What needs to be done | Can you put the lines of the data, starting at the line containing "Wrap output in <instances>...</instances>. Is" and ending with the last line of the data, into a numbered list with blank lines left out?

Rows from a segmentation dataset
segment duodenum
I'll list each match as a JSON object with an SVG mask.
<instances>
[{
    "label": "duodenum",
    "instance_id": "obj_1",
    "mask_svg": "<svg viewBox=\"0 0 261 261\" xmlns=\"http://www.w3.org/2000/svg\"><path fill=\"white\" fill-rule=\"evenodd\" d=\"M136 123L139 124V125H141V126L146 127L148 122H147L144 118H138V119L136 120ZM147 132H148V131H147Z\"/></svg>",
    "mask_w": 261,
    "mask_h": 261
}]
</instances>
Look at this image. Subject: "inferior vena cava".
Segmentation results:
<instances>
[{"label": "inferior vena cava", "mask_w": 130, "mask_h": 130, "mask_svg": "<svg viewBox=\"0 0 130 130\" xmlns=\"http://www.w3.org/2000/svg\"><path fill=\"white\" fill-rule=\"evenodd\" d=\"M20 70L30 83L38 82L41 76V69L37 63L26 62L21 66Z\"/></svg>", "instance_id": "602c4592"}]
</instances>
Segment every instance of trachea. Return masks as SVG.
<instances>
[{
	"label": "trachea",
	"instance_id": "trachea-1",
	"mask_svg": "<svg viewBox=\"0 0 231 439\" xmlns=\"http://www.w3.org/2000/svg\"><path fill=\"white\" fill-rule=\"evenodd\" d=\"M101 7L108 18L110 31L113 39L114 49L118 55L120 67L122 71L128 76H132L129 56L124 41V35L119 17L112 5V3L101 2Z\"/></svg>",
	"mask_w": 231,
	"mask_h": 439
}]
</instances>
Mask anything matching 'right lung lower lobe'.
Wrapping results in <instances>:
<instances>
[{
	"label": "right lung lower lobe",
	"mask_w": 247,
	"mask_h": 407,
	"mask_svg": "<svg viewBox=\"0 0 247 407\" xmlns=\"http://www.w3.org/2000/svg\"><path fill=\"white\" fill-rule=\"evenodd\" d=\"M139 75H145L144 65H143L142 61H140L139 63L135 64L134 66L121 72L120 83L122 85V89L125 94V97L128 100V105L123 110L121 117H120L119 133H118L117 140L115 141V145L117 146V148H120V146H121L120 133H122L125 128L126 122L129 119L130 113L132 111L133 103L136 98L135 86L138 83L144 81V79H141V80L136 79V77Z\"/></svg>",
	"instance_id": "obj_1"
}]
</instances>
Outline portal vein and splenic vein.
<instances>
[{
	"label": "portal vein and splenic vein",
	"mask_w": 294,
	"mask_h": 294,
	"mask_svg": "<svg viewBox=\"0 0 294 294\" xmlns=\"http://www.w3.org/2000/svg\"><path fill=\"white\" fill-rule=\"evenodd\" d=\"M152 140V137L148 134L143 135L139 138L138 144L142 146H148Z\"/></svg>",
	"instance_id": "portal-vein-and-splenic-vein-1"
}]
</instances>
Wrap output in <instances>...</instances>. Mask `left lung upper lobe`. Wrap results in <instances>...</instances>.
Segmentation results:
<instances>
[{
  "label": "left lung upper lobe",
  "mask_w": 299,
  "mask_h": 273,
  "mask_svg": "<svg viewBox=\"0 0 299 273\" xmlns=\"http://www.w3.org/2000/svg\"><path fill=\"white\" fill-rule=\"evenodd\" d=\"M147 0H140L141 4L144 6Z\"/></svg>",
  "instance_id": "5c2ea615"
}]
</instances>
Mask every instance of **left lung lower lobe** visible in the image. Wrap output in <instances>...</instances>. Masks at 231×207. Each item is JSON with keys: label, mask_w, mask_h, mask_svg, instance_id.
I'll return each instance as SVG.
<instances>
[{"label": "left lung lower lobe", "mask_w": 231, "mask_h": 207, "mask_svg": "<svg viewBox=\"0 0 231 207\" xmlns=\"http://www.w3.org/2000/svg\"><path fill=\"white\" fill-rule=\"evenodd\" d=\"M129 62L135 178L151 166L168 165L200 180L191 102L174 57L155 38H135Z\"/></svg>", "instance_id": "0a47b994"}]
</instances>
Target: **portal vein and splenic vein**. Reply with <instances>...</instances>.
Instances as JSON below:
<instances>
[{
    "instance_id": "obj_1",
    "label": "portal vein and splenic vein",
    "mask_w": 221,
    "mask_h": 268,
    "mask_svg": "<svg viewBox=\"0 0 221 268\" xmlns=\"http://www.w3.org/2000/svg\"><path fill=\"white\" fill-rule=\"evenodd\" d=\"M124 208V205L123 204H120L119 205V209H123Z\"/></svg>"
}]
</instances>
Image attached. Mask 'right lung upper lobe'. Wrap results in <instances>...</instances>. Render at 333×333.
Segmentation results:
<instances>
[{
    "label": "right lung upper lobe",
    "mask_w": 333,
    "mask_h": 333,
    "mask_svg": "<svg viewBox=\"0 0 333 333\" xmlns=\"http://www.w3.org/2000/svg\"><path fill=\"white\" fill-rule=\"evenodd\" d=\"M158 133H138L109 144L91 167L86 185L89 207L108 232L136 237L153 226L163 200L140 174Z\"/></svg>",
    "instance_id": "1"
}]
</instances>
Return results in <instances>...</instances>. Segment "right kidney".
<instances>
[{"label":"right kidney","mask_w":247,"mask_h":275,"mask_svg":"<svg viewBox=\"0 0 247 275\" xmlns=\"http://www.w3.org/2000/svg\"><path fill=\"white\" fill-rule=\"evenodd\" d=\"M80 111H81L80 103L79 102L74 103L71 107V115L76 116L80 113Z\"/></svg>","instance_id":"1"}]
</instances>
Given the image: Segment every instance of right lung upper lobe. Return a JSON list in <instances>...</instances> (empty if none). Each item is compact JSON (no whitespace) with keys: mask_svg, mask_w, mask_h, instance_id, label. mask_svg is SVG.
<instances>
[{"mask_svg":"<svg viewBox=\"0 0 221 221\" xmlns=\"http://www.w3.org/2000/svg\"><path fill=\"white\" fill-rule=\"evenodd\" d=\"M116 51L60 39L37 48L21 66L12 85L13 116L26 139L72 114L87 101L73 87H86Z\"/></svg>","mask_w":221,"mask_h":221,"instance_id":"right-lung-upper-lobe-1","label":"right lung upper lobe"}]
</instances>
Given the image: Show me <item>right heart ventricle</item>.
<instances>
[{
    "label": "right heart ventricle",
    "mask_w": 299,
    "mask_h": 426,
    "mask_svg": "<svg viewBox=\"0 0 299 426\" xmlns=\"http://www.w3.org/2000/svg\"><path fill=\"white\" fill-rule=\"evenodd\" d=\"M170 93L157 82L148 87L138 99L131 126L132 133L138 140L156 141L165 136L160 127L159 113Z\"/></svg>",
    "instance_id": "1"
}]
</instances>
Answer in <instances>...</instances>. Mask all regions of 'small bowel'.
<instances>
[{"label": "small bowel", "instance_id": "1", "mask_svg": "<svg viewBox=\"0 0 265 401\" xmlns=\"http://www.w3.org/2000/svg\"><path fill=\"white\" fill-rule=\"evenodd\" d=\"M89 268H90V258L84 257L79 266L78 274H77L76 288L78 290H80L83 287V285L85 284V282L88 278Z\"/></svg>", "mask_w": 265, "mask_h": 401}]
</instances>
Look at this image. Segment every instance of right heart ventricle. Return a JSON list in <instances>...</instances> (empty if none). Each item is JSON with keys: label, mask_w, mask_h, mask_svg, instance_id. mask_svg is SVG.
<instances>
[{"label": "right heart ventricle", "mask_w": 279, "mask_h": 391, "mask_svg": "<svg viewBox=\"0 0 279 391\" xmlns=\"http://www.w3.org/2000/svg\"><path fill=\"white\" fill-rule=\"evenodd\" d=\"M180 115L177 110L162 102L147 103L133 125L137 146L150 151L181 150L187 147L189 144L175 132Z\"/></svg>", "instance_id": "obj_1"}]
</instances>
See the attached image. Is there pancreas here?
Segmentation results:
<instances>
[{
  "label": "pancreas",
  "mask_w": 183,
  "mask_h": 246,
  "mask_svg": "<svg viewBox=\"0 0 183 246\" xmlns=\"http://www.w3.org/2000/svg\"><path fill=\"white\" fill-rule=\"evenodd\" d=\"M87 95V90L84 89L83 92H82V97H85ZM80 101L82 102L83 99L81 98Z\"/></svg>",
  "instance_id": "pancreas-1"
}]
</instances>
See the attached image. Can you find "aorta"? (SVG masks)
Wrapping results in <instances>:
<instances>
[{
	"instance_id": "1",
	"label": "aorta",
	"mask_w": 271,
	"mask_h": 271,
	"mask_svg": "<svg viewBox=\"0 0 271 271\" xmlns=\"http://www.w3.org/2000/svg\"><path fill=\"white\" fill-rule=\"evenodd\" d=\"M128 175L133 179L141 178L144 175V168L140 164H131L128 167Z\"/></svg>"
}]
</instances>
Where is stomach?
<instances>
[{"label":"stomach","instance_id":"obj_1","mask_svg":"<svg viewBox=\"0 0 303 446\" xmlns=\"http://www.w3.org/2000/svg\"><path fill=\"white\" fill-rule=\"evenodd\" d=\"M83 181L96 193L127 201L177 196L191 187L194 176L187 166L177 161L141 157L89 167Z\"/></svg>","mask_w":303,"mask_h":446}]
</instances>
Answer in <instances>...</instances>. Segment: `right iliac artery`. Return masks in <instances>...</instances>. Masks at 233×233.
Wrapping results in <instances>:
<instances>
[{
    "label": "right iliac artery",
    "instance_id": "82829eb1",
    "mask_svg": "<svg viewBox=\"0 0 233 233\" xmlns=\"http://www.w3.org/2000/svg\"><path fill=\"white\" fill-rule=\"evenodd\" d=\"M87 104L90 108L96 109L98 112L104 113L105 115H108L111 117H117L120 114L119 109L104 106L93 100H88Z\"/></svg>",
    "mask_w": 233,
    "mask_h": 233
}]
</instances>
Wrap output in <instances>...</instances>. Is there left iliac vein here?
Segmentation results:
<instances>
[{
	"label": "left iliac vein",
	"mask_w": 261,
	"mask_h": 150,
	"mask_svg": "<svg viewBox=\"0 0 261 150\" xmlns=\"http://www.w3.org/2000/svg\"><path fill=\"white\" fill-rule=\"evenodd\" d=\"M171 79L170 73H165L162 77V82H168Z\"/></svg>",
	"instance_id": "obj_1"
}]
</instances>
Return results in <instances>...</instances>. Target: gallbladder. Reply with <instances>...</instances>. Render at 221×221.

Task answer |
1. Wrap output in <instances>...</instances>. Is there left iliac vein here?
2. Segmentation results:
3. <instances>
4. [{
5. 	"label": "left iliac vein",
6. 	"mask_w": 261,
7. 	"mask_h": 150,
8. 	"mask_svg": "<svg viewBox=\"0 0 261 150\" xmlns=\"http://www.w3.org/2000/svg\"><path fill=\"white\" fill-rule=\"evenodd\" d=\"M171 79L170 73H165L162 77V82H168Z\"/></svg>",
9. 	"instance_id": "obj_1"
10. }]
11. </instances>
12. Return results in <instances>...</instances>. Target: gallbladder. Reply with <instances>...</instances>. Render at 221×221.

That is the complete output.